Il s'agit pourtant d'une étape cruciale d'un processus ouvert en 1988 par les accords de Matignon, à Paris, scellant la réconciliation entre les Kanak, premiers habitants de Nouvelle-Calédonie, et les Caldoches, descendants des colons blancs, après des années de tensions et de violences.
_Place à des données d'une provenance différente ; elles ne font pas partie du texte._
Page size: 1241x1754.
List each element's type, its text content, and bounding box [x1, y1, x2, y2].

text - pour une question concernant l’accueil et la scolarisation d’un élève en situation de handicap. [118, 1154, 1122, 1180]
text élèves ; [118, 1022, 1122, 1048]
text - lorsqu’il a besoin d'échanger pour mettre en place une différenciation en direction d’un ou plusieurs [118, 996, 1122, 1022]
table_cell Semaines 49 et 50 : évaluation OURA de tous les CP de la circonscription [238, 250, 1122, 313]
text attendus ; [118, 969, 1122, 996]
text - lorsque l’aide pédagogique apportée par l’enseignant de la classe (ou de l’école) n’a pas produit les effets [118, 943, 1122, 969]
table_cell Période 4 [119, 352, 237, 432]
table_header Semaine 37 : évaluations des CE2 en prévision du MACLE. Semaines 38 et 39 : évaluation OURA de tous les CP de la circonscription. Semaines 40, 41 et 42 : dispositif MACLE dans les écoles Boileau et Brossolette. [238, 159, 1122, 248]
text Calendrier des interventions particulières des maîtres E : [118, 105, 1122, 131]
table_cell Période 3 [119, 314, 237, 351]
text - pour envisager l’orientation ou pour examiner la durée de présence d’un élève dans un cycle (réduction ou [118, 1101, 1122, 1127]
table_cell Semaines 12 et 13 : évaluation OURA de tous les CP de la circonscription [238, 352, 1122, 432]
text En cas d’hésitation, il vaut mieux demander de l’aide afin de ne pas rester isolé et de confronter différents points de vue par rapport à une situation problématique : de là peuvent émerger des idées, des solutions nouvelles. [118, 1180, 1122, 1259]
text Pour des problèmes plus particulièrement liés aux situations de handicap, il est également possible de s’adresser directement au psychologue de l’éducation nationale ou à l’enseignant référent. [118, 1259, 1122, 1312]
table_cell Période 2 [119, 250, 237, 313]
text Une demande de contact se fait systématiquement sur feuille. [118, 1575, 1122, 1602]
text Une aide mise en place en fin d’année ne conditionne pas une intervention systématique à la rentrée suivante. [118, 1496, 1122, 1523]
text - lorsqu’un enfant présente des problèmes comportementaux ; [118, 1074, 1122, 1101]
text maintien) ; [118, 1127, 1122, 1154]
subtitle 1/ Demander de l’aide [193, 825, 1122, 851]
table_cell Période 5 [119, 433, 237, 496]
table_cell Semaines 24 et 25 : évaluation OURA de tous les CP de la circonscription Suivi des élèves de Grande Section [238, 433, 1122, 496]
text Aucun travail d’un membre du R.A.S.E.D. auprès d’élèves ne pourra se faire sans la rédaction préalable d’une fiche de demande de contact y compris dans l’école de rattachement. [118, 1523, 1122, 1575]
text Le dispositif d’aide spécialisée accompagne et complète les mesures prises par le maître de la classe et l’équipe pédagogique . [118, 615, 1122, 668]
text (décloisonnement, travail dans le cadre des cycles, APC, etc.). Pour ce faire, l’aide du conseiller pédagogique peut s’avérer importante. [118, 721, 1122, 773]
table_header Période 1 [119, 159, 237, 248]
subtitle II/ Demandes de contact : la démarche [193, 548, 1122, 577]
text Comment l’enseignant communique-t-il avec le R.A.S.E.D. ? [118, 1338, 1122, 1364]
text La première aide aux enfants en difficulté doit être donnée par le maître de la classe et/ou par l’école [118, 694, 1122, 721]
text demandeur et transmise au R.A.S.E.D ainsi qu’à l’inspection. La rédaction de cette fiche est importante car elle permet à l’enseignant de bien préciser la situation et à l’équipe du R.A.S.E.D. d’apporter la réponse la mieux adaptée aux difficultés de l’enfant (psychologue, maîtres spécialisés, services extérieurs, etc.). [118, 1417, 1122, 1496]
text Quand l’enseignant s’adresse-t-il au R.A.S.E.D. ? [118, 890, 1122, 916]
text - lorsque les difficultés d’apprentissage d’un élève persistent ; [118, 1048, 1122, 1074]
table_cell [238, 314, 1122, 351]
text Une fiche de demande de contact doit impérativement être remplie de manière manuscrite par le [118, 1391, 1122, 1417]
Le Sénat coutumier, institution qui incarne le pouvoir traditionnel kanak, a d'ailleurs demandé jeudi "aux citoyens kanak et aux progressistes calédoniens d'observer une journée nationale de +deuil kanak+ le 12 décembre 2021 en ne se rendant pas aux bureaux de vote".
Accord de Nouméa
Les Calédoniens sont engagés dans ce processus depuis les années 1980 quand la Nouvelle-Calédonie a connu une période de troubles qui a culminé avec la prise d'otages et l'assaut de la grotte d'Ouvéa en mai 1988, au cours desquels 19 militants kanak et six militaires ont été tués.
Moins de deux mois après ce drame, indépendantistes et loyalistes arrivaient à conclure les accords de Matignon, qui revoyaient la répartition des pouvoirs en Nouvelle-Calédonie. Dix ans plus tard, la signature de l'accord de Nouméa instaurait un processus de décolonisation sur vingt ans pour cette collectivité d'outre-mer française.
Cet accord prévoyait une succession de trois référendums pour demander aux habitants s'ils voulaient que l'île "accède à la pleine souveraineté et devienne indépendante". Les deux précédents scrutins ont été remportés par les pro-France avec 56,7% des suffrages en 2018 puis 53,3% en 2020.
Ce troisième référendum arrive cependant dans un monde qui a beaucoup changé: d'une part l'archipel, qui dispose de quelque 1,5 million de km2 de zone économique exclusive, se trouve dans une zone devenue stratégique avec la montée en puissance de la Chine, d'autre part le nickel et le cobalt qu'elle produit sont devenus des ressources minières indispensables pour le nouveau marché des batteries électriques, garantes de la transition écologique de la planète.
«Une vie ensemble»
Quel que soit le résultat du référendum, "le jour d'après il y aura une vie ensemble" avec la France, notamment "compte tenu de la réalité géopolitique de la région", a ainsi assuré jeudi le président Emmanuel Macron.
En juin à Paris, les acteurs calédoniens avaient décidé avec l'Etat qu'après le 12 décembre s'ouvrirait "une période de stabilité et de convergence" avant un "référendum de projet" d'ici juin 2023, qui, en cas de oui dimanche, porterait sur la constitution d'un nouvel Etat et, en cas de non, sur un nouveau statut dans la République.
Le dialogue ne sera cependant pas si facile : le parti indépendantiste FLNKS et les nationalistes ont déjà prévenu jeudi dans un communiqué qu'ils récusaient toute rencontre avec le ministre des Outre-mer Sébastien Lecornu, arrivé vendredi à Nouméa, avant l'élection présidentielle française, en avril 2022.
Une mission du FLNKS, emmenée par Roch Wamytan, signataire de l'accord de Nouméa, figure historique de la lutte kanak et président du Congrès, s'est rendue cette semaine à New York pour informer le C24 (Comité spécial de la décolonisation de l'ONU) sur la situation en Nouvelle-Calédonie et la non-participation au vote du 12 décembre du FLNKS.